> Problem requirements:
Beginning with the line that contains "- $H_0$: Design", transcribe every line down to the end of the entries, exactly, and no other lines.

--- Information ---

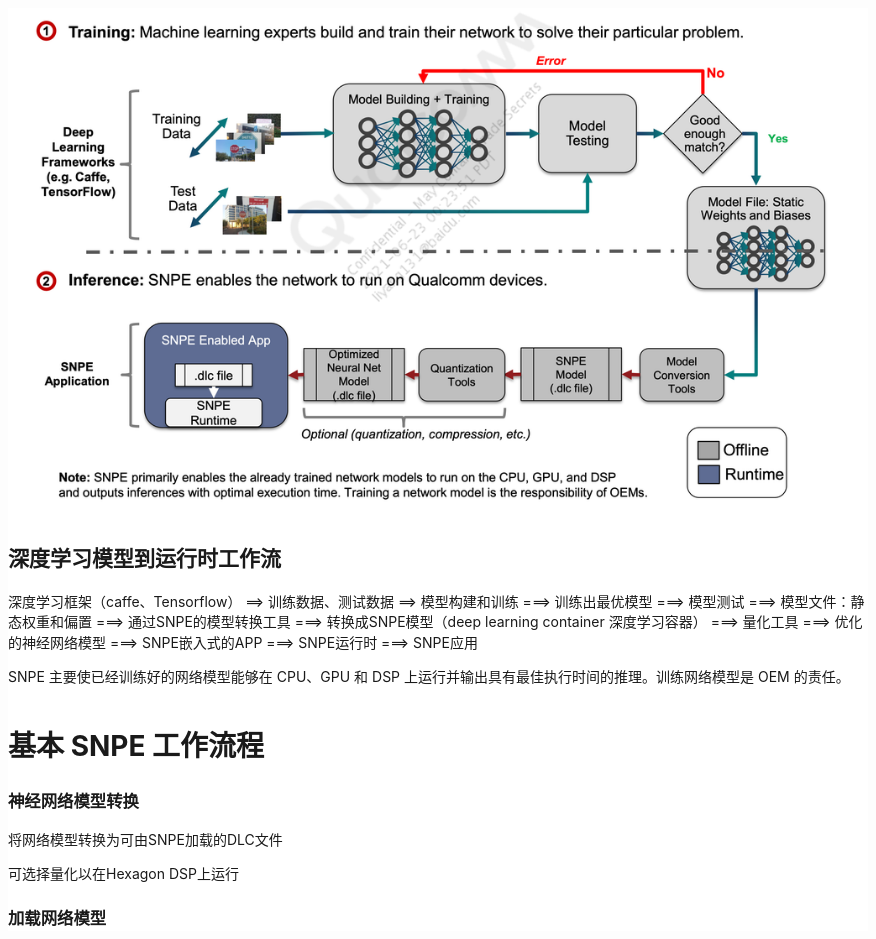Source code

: ![image-20210721191009126](./images/image-20210721191009126.png)



## 深度学习模型到运行时工作流

深度学习框架（caffe、Tensorflow） ==>  训练数据、测试数据 ==> 模型构建和训练 ===> 训练出最优模型 ===> 模型测试   ===> 模型文件：静态权重和偏置  ===> 通过SNPE的模型转换工具   ===> 转换成SNPE模型（deep learning container 深度学习容器） ===> 量化工具   ===> 优化的神经网络模型  ===> SNPE嵌入式的APP  ===> SNPE运行时 ===> SNPE应用



SNPE 主要使已经训练好的网络模型能够在 CPU、GPU 和 DSP 上运行并输出具有最佳执行时间的推理。训练网络模型是 OEM 的责任。





# 基本 SNPE 工作流程



### 神经网络模型转换

将网络模型转换为可由SNPE加载的DLC文件

可选择量化以在Hexagon DSP上运行



### 加载网络模型
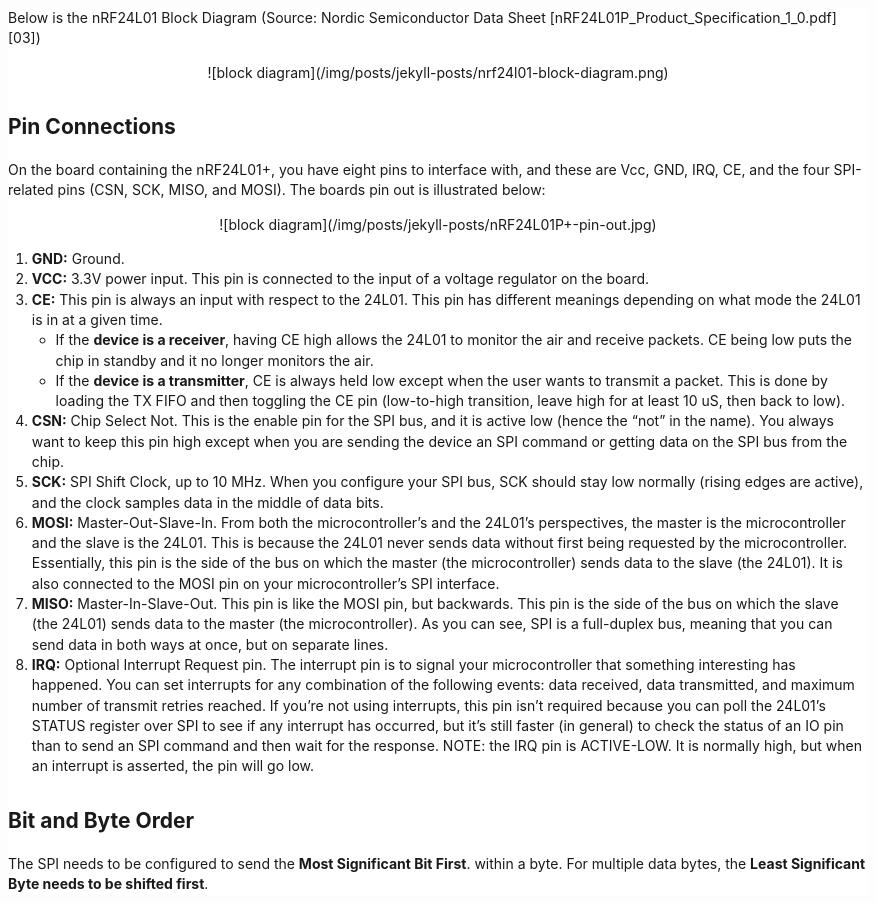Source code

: Below is the nRF24L01 Block Diagram (Source: Nordic Semiconductor Data Sheet [nRF24L01P_Product_Specification_1_0.pdf][03])
<center>
![block diagram](/img/posts/jekyll-posts/nrf24l01-block-diagram.png)
</center>

## Pin Connections
On the board containing the nRF24L01+, you have eight pins to interface with,
and these are Vcc, GND, IRQ, CE, and the four SPI-related pins (CSN, SCK, MISO, and MOSI).
The boards pin out is illustrated below:
<center>
![block diagram](/img/posts/jekyll-posts/nRF24L01P+-pin-out.jpg)
</center>

1. **GND:** Ground.
2. **VCC:** 3.3V power input. This pin is connected to the input of a voltage regulator on the board.
3. **CE:** This pin is always an input with respect to the 24L01. This pin has different meanings depending on what mode the 24L01 is in at a given time.
    * If the **device is a receiver**, having CE high allows the 24L01 to monitor the air and receive packets.  CE being low puts the chip in standby and it no longer monitors the air.
    * If the **device is a transmitter**, CE is always held low except when the user wants to transmit a packet.  This is done by loading the TX FIFO and then toggling the CE pin (low-to-high transition, leave high for at least 10 uS, then back to low).
4. **CSN:** Chip Select Not.  This is the enable pin for the SPI bus, and it is active low (hence the “not” in the name). You always want to keep this pin high except when you are sending the device an SPI command or getting data on the SPI bus from the chip.
5. **SCK:** SPI Shift Clock, up to 10 MHz.  When you configure your SPI bus, SCK should stay low normally (rising edges are active), and the clock samples data in the middle of data bits.
6. **MOSI:** Master-Out-Slave-In.  From both the microcontroller’s and the 24L01’s perspectives, the master is the microcontroller and the slave is the 24L01. This is because the 24L01 never sends data without first being requested by the microcontroller. Essentially, this pin is the side of the bus on which the master (the microcontroller) sends data to the slave (the 24L01). It is also connected to the MOSI pin on your microcontroller’s SPI interface.
7. **MISO:** Master-In-Slave-Out.  This pin is like the MOSI pin, but backwards. This pin is the side of the bus on which the slave (the 24L01) sends data to the master (the microcontroller). As you can see, SPI is a full-duplex bus, meaning that you can send data in both ways at once, but on separate lines.
8. **IRQ:** Optional Interrupt Request pin.  The interrupt pin is to signal your microcontroller that something interesting has happened. You can set interrupts for any combination of the following events: data received, data transmitted, and maximum number of transmit retries reached. If you’re not using interrupts, this pin isn’t required because you can poll the 24L01’s STATUS register over SPI to see if any interrupt has occurred, but it’s still faster (in general) to check the status of an IO pin than to send an SPI command and then wait for the response. NOTE: the IRQ pin is ACTIVE-LOW. It is normally high, but when an interrupt is asserted, the pin will go low. 

## Bit and Byte Order
The SPI needs to be configured to send the **Most Significant Bit First**. within a byte.
For multiple data bytes, the **Least Significant Byte needs to be shifted first**.
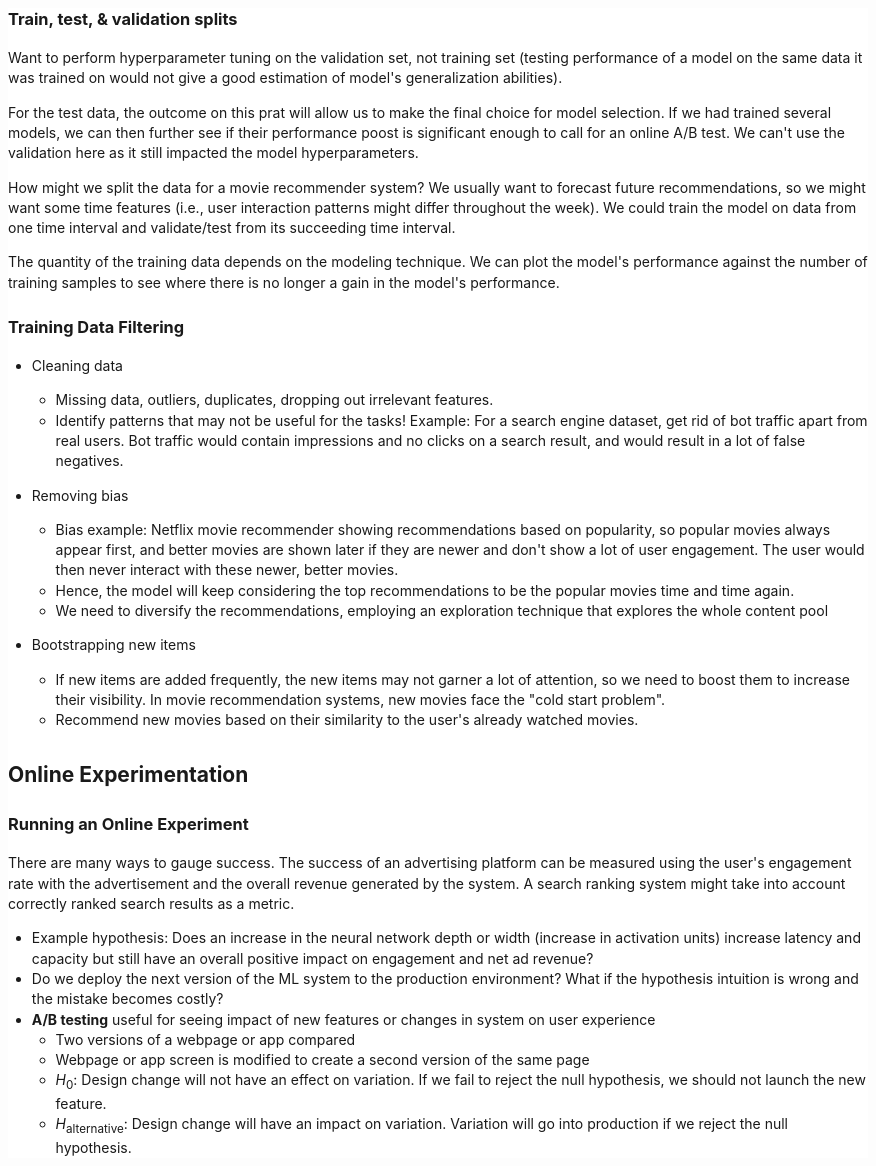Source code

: ### Train, test, & validation splits

Want to perform hyperparameter tuning on the validation set, not training set (testing performance of a model on the same data it was trained on would not give a good estimation of model's generalization abilities).

For the test data, the outcome on this prat will allow us to make the final choice for model selection. If we had trained several models, we can then further see if their performance poost is significant enough to call for an online A/B test. We can't use the validation here as it still impacted the model hyperparameters. 

How might we split the data for a movie recommender system? We usually want to forecast future recommendations, so we might want some time features (i.e., user interaction patterns might differ throughout the week). We could train the model on data from one time interval and validate/test from its succeeding time interval.

The quantity of the training data depends on the modeling technique. We can plot the model's performance against the number of training samples to see where there is no longer a gain in the model's performance.

### Training Data Filtering

- Cleaning data
    - Missing data, outliers, duplicates, dropping out irrelevant features.
    - Identify patterns that may not be useful for the tasks! Example: For a search engine dataset, get rid of bot traffic apart from real users. Bot traffic would contain impressions and no clicks on a search result, and would result in a lot of false negatives. 

- Removing bias
    - Bias example: Netflix movie recommender showing recommendations based on popularity, so popular movies always appear first, and better movies are shown later if they are newer and don't show a lot of user engagement. The user would then never interact with these newer, better movies.
    - Hence, the model will keep considering the top recommendations to be the popular movies time and time again. 
    - We need to diversify the recommendations, employing an exploration technique that explores the whole content pool

- Bootstrapping new items
    - If new items are added frequently, the new items may not garner a lot of attention, so we need to boost them to increase their visibility. In movie recommendation systems, new movies face the "cold start problem".
    - Recommend new movies based on their similarity to the user's already watched movies. 

## Online Experimentation

### Running an Online Experiment

There are many ways to gauge success. The success of an advertising platform can be measured using the user's engagement rate with the advertisement and the overall revenue generated by the system. A search ranking system might take into account correctly ranked search results as a metric. 

- Example hypothesis: Does an increase in the neural network depth or width (increase in activation units) increase latency and capacity but still have an overall positive impact on engagement and net ad revenue?
- Do we deploy the next version of the ML system to the production environment? What if the hypothesis intuition is wrong and the mistake becomes costly?
- **A/B testing** useful for seeing impact of new features or changes in system on user experience
    - Two versions of a webpage or app compared
    - Webpage or app screen is modified to create a second version of the same page
    - $H_0$: Design change will not have an effect on variation. If we fail to reject the null hypothesis, we should not launch the new feature.
    - $H_{\text{alternative}}$: Design change will have an impact on variation. Variation will go into production if we reject the null hypothesis.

---

> Answer box:
    - $H_0$: Design change will not have an effect on variation. If we fail to reject the null hypothesis, we should not launch the new feature.
    - $H_{\text{alternative}}$: Design change will have an impact on variation. Variation will go into production if we reject the null hypothesis.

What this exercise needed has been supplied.